• **WHAT YOU ARE ASKED TO DO**: Count the lines in the entries below that contain the string "Verify", treating uppercase and lowercase letters as distinct. Give only the number.

_____

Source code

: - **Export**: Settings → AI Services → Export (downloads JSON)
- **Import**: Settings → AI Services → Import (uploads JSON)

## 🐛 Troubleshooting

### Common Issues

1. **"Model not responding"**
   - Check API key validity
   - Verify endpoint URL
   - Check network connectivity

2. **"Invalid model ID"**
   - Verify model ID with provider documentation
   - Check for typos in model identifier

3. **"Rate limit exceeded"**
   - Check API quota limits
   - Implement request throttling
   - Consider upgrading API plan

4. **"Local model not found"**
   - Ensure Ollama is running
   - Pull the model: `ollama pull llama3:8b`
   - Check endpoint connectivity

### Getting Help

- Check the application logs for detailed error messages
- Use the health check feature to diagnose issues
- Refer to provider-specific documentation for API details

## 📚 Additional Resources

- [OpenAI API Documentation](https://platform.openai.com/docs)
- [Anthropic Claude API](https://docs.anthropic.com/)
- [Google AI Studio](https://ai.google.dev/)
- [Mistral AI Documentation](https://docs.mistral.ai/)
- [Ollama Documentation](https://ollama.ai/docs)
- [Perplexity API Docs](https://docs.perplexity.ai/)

_____

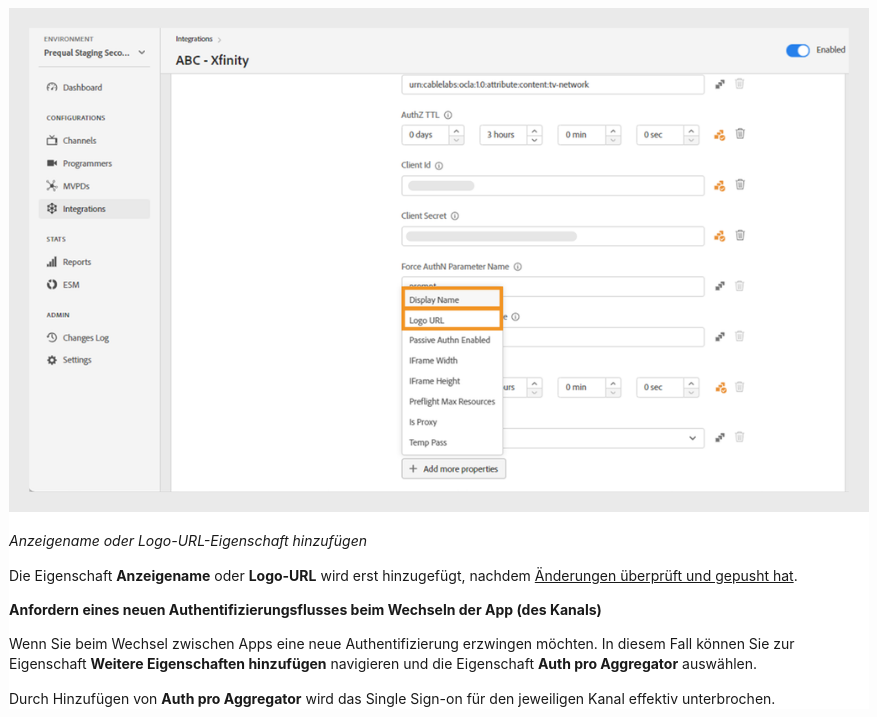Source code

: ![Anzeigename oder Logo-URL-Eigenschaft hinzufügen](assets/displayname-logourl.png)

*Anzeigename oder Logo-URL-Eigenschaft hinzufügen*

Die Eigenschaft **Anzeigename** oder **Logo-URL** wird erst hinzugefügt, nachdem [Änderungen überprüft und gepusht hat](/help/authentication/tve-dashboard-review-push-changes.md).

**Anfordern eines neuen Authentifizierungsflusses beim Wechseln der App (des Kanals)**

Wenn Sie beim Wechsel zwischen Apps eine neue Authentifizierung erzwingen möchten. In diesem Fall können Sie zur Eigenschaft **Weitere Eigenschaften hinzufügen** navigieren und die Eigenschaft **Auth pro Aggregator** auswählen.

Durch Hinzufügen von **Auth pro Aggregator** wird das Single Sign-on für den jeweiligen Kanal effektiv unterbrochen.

_____

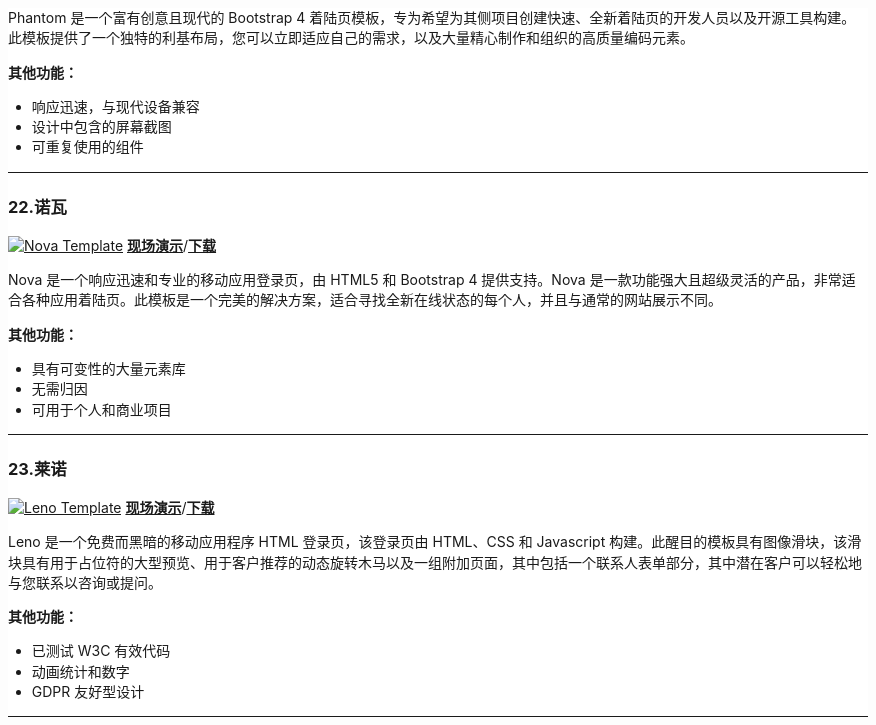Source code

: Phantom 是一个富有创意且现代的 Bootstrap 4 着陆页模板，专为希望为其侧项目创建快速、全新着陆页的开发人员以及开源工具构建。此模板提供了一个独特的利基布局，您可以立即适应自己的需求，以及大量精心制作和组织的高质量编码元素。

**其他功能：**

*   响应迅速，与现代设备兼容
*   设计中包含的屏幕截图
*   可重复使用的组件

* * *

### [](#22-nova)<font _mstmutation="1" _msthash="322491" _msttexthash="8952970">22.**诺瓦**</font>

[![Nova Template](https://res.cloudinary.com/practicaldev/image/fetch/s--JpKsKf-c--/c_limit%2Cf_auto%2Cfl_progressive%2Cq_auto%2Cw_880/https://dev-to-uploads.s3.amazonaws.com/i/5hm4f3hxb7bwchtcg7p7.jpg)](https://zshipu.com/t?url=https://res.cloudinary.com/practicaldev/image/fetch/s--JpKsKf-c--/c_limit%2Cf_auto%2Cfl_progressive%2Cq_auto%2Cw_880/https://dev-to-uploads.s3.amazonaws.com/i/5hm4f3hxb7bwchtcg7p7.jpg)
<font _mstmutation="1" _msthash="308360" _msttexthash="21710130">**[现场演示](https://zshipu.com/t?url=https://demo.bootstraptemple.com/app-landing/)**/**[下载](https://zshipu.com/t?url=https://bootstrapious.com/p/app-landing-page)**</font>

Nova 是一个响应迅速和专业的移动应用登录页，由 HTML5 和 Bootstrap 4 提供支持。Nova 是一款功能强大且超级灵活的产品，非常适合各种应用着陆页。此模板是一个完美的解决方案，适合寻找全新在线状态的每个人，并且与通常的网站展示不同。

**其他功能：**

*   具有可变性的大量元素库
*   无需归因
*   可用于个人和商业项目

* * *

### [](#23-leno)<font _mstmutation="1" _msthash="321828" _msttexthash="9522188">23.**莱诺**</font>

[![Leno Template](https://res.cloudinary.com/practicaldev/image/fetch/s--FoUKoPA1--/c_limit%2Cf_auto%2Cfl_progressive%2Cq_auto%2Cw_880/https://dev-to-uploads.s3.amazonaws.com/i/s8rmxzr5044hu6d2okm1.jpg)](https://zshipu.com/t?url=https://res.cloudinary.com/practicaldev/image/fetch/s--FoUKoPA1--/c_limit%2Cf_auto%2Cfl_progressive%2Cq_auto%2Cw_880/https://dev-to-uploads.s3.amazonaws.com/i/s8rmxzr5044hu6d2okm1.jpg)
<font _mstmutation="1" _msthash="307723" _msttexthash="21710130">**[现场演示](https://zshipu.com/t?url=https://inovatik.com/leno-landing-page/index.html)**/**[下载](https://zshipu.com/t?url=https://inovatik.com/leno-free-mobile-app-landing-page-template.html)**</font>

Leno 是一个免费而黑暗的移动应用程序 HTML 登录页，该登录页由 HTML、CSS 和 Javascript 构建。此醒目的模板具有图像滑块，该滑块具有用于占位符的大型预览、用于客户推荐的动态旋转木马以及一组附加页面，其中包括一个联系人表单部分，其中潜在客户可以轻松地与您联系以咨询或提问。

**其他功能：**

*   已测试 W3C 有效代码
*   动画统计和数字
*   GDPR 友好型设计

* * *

_____

• **EXERCISE ANSWER**: 2